On June 28, 2026, Sina Finance reported that Google has moved its "computer use" tool from a separate Gemini 2.5 model into Gemini 3.5 Flash as a built‑in capability, allowing the model to see screens and operate browsers, mobile apps and desktop software. The feature is in public preview and targets long‑running enterprise automation workloads, with tight integration into Google Cloud.
This article aggregates reporting from 5 news sources. The TL;DR is AI-generated from original reporting. Race to AGI's analysis provides editorial context on implications for AGI development.
Computer use inside Gemini 3.5 Flash is a concrete step from “chatbot” toward full‑fledged agent. Instead of just generating text or code, the model can now perceive a live UI, click, type and scroll across browser, mobile and desktop surfaces, with built‑in safeguards against irreversible actions and prompt injection. That matters because a lot of real‑world productivity work is glue work between tools: moving data between CRM and spreadsheets, navigating internal dashboards, or triaging tickets. Embedding that ability into Google’s fastest, cheapest Gemini tier makes agentic workflows far more accessible to mainstream developers. ([blog.google](https://blog.google/innovation-and-ai/models-and-research/gemini-models/introducing-computer-use-gemini-3-5-flash/?utm_source=openai))

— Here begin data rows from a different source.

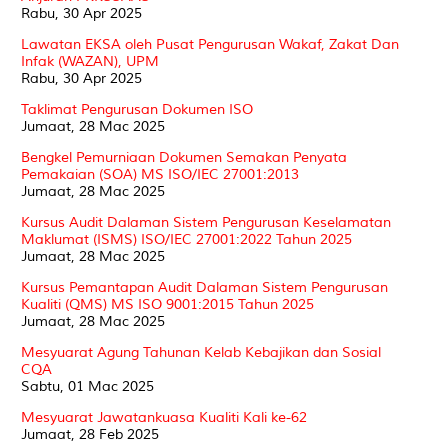
Rabu, 30 Apr 2025
Lawatan EKSA oleh Pusat Pengurusan Wakaf, Zakat Dan
Infak (WAZAN), UPM
Rabu, 30 Apr 2025
Taklimat Pengurusan Dokumen ISO
Jumaat, 28 Mac 2025
Bengkel Pemurniaan Dokumen Semakan Penyata
Pemakaian (SOA) MS ISO/IEC 27001:2013
Jumaat, 28 Mac 2025
Kursus Audit Dalaman Sistem Pengurusan Keselamatan
Maklumat (ISMS) ISO/IEC 27001:2022 Tahun 2025
Jumaat, 28 Mac 2025
Kursus Pemantapan Audit Dalaman Sistem Pengurusan
Kualiti (QMS) MS ISO 9001:2015 Tahun 2025
Jumaat, 28 Mac 2025
Mesyuarat Agung Tahunan Kelab Kebajikan dan Sosial
CQA
Sabtu, 01 Mac 2025
Mesyuarat Jawatankuasa Kualiti Kali ke-62
Jumaat, 28 Feb 2025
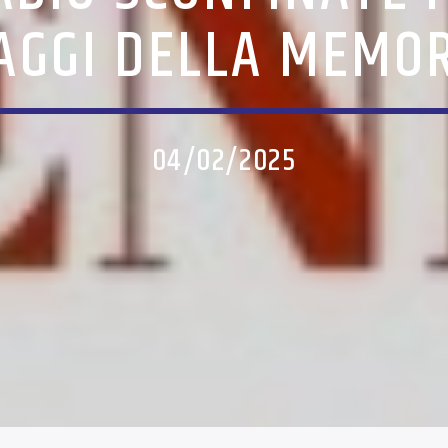
AGGI DELLA MEMO
04/02/2025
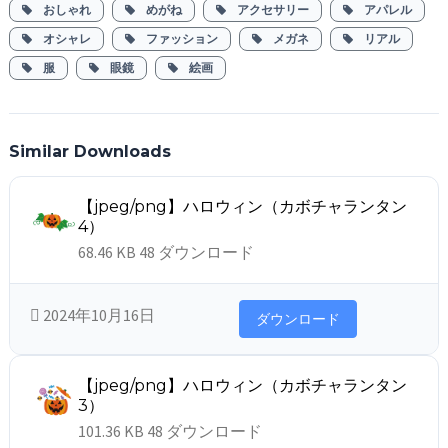
おしゃれ
めがね
アクセサリー
アパレル
オシャレ
ファッション
メガネ
リアル
服
眼鏡
絵画
Similar Downloads
【jpeg/png】ハロウィン（カボチャランタン
4）
68.46 KB
48 ダウンロード
2024年10月16日
ダウンロード
【jpeg/png】ハロウィン（カボチャランタン
3）
101.36 KB
48 ダウンロード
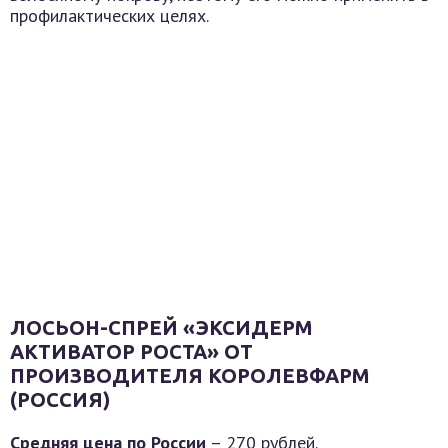
профилактических целях.
ЛОСЬОН-СПРЕЙ «ЭКСИДЕРМ
АКТИВАТОР РОСТА» ОТ
ПРОИЗВОДИТЕЛЯ КОРОЛЕВФАРМ
(РОССИЯ)
Средняя цена по России
– 270 рублей.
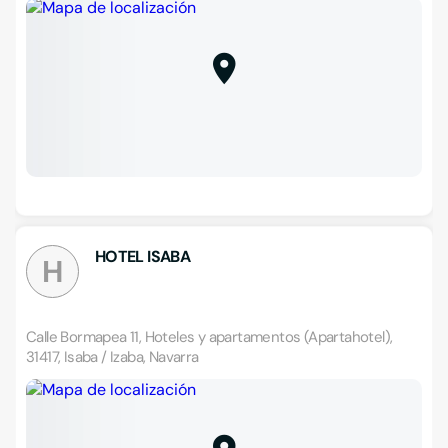
HOTEL ISABA
H
Calle Bormapea 11, Hoteles y apartamentos (Apartahotel),
31417, Isaba / Izaba, Navarra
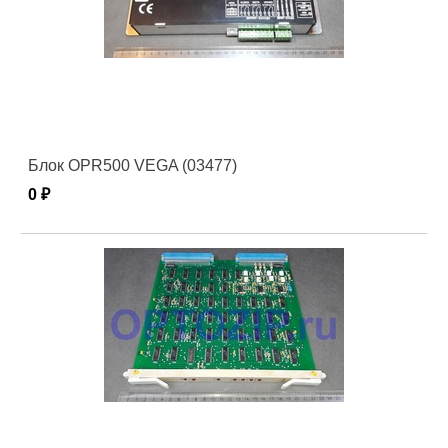
Блок OPR500 VEGA (03477)
0 ₽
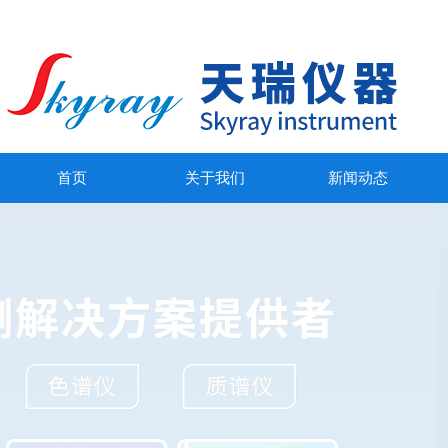
首页
关于我们
新闻动态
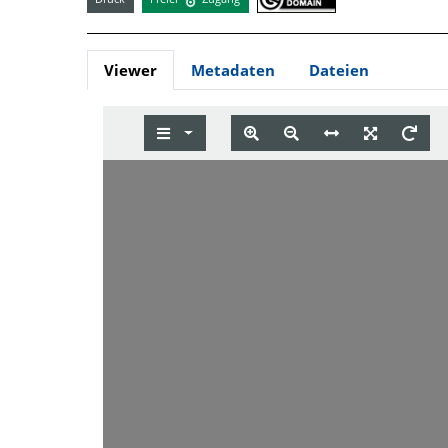
Viewer
Metadaten
Dateien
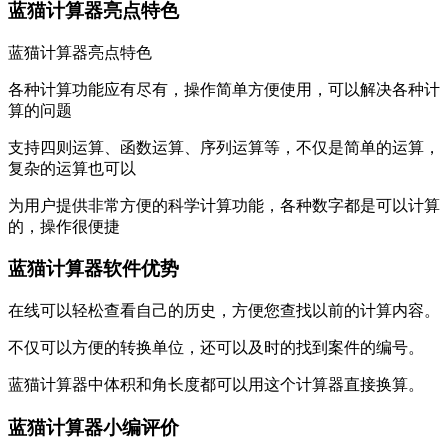
蓝猫计算器亮点特色
蓝猫计算器
亮点特色
各种计算功能应有尽有，操作简单方便使用，可以解决各种计
算的问题
支持四则运算、函数运算、序列运算等，不仅是简单的运算，
复杂的运算也可以
为用户提供非常方便的科学计算功能，各种数字都是可以计算
的，操作很便捷
蓝猫计算器软件优势
在线可以轻松查看自己的历史，方便您查找以前的计算内容。
不仅可以方便的转换单位，还可以及时的找到案件的编号。
蓝猫计算器中体积和角长度都可以用这个计算器直接换算。
蓝猫计算器小编评价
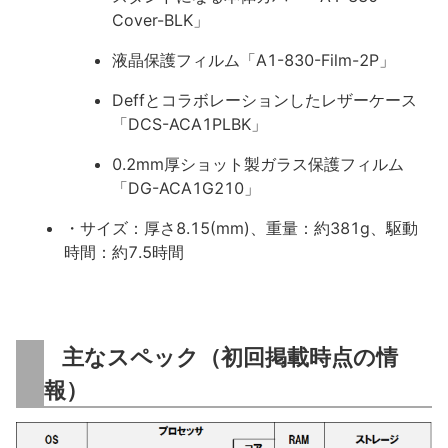
Cover-BLK」
液晶保護フィルム「A1-830-Film-2P」
Deffとコラボレーションしたレザーケース
「DCS-ACA1PLBK」
0.2mm厚ショット製ガラス保護フィルム
「DG-ACA1G210」
・サイズ：厚さ8.15(mm)、重量：約381g、駆動
時間：約7.5時間
主なスペック（初回掲載時点の情
報）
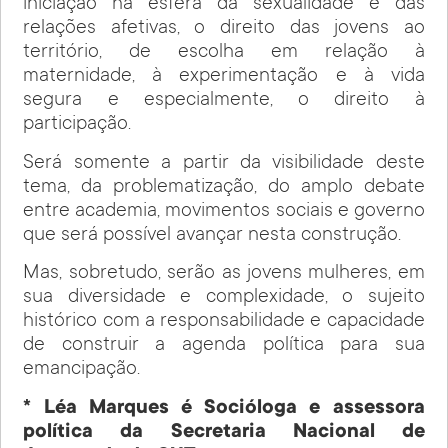
iniciação na esfera da sexualidade e das
relações afetivas, o direito das jovens ao
território, de escolha em relação à
maternidade, à experimentação e à vida
segura e especialmente, o direito à
participação.
Será somente a partir da visibilidade deste
tema, da problematização, do amplo debate
entre academia, movimentos sociais e governo
que será possível avançar nesta construção.
Mas, sobretudo, serão as jovens mulheres, em
sua diversidade e complexidade, o sujeito
histórico com a responsabilidade e capacidade
de construir a agenda política para sua
emancipação.
* Léa Marques é Socióloga e assessora
política da Secretaria Nacional de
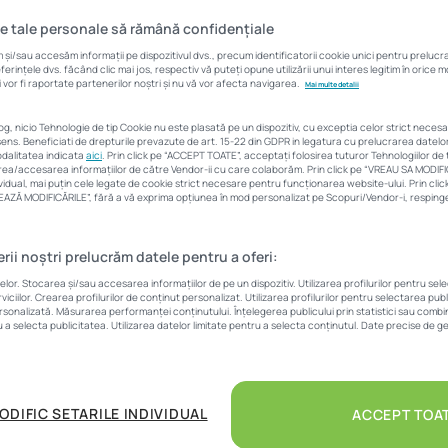
idențiale. Ce își doresc
e tale personale să rămână confidențiale
fapt, cumpărătorii?
și/sau accesăm informații pe dispozitivul dvs., precum identificatorii cookie unici pentru preluc
rințele dvs. făcând clic mai jos, respectiv vă puteți opune utilizării unui interes legitim în orice
 vor fi raportate partenerilor noștri și nu vă vor afecta navigarea.
Mai multe detalii
Corina Vârlan
29 ianuarie 2021
9 Min
log, nicio Tehnologie de tip Cookie nu este plasată pe un dispozitiv, cu exceptia celor strict neces
ens. Beneficiati de drepturile prevazute de art. 15-22 din GDPR in legatura cu prelucrarea datel
modalitatea indicata
aici
. Prin click pe “ACCEPT TOATE”, acceptați folosirea tuturor Tehnologiilor de t
area/accesarea informațiilor de către Vendor-ii cu care colaborăm. Prin click pe “VREAU SA MODIF
vidual, mai puțin cele legate de cookie strict necesare pentru funcționarea website-ului. Prin cl
LVEAZĂ MODIFICĂRILE”, fără a vă exprima opțiunea în mod personalizat pe Scopuri/Vendor-i, respingeț
erii noștri prelucrăm datele pentru a oferi:
enție deosebită detaliilor legate de design și concept de am
r. Stocarea și/sau accesarea informațiilor de pe un dispozitiv. Utilizarea profilurilor pentru sel
obiliar nu este un moft, ci o necesitate. Un plus de investiție
iciilor. Crearea profilurilor de conținut personalizat. Utilizarea profilurilor pentru selectarea pub
ltiplicat ca profit. Pretențiile cumpărătorilor s-au schimbat 
ersonalizată. Măsurarea performanței conținutului. Înțelegerea publicului prin statistici sau combina
u a selecta publicitatea. Utilizarea datelor limitate pentru a selecta conținutul. Date precise de ge
ituației generate de pandemie, iar acest fapt nu poate fi negl
domeniu.
ODIFIC SETARILE INDIVIDUAL
ACCEPT TOA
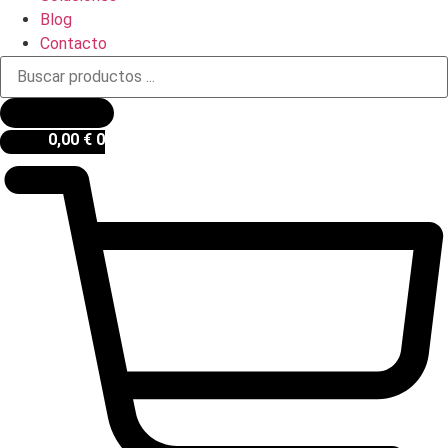
Blog
Contacto
Búsqueda
de
productos
0,00
€
0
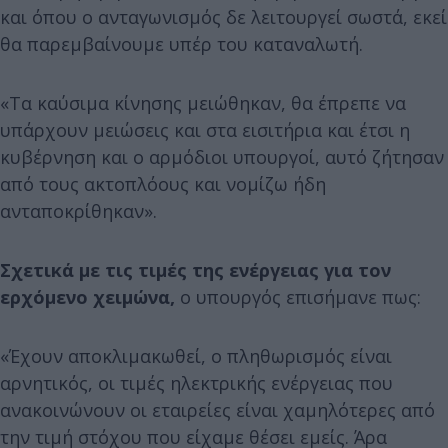
και όπου ο ανταγωνισμός δε λειτουργεί σωστά, εκεί
θα παρεμβαίνουμε υπέρ του καταναλωτή.
«Τα καύσιμα κίνησης μειώθηκαν, θα έπρεπε να
υπάρχουν μειώσεις και στα εισιτήρια και έτσι η
κυβέρνηση και ο αρμόδιοι υπουργοί, αυτό ζήτησαν
από τους ακτοπλόους και νομίζω ήδη
ανταποκρίθηκαν».
Σχετικά με τις τιμές της ενέργειας για τον
ερχόμενο χειμώνα,
ο υπουργός επισήμανε πως:
«Έχουν αποκλιμακωθεί, ο πληθωρισμός είναι
αρνητικός, οι τιμές ηλεκτρικής ενέργειας που
ανακοινώνουν οι εταιρείες είναι χαμηλότερες από
την τιμή στόχου που είχαμε θέσει εμείς. Άρα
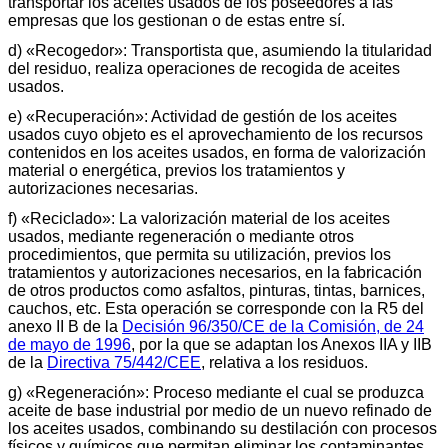
transportar los aceites usados de los poseedores a las
empresas que los gestionan o de estas entre sí.
d) «Recogedor»: Transportista que, asumiendo la titularidad
del residuo, realiza operaciones de recogida de aceites
usados.
e) «Recuperación»: Actividad de gestión de los aceites
usados cuyo objeto es el aprovechamiento de los recursos
contenidos en los aceites usados, en forma de valorización
material o energética, previos los tratamientos y
autorizaciones necesarias.
f) «Reciclado»: La valorización material de los aceites
usados, mediante regeneración o mediante otros
procedimientos, que permita su utilización, previos los
tratamientos y autorizaciones necesarios, en la fabricación
de otros productos como asfaltos, pinturas, tintas, barnices,
cauchos, etc. Esta operación se corresponde con la R5 del
anexo II B de la
Decisión 96/350/CE de la Comisión, de 24
de mayo de 1996
, por la que se adaptan los Anexos IIA y IIB
de la
Directiva 75/442/CEE
, relativa a los residuos.
g) «Regeneración»: Proceso mediante el cual se produzca
aceite de base industrial por medio de un nuevo refinado de
los aceites usados, combinando su destilación con procesos
físicos y químicos que permitan eliminar los contaminantes,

Strategically, this is Google trying to seize the “AI OS” slot before OpenAI or Anthropic. By tying computer use tightly to Google Cloud and Workspace, the company is betting that enterprises will want a single vendor that provides the model, the orchestration stack and the underlying productivity apps. The Sino coverage also highlights how investors are already treating this as a cloud story—cross‑sell and attach rates—rather than a pure AI demo. For other labs, the bar for being considered frontier is shifting: it’s no longer enough to have a strong model; you need an agent platform that can safely act in the world.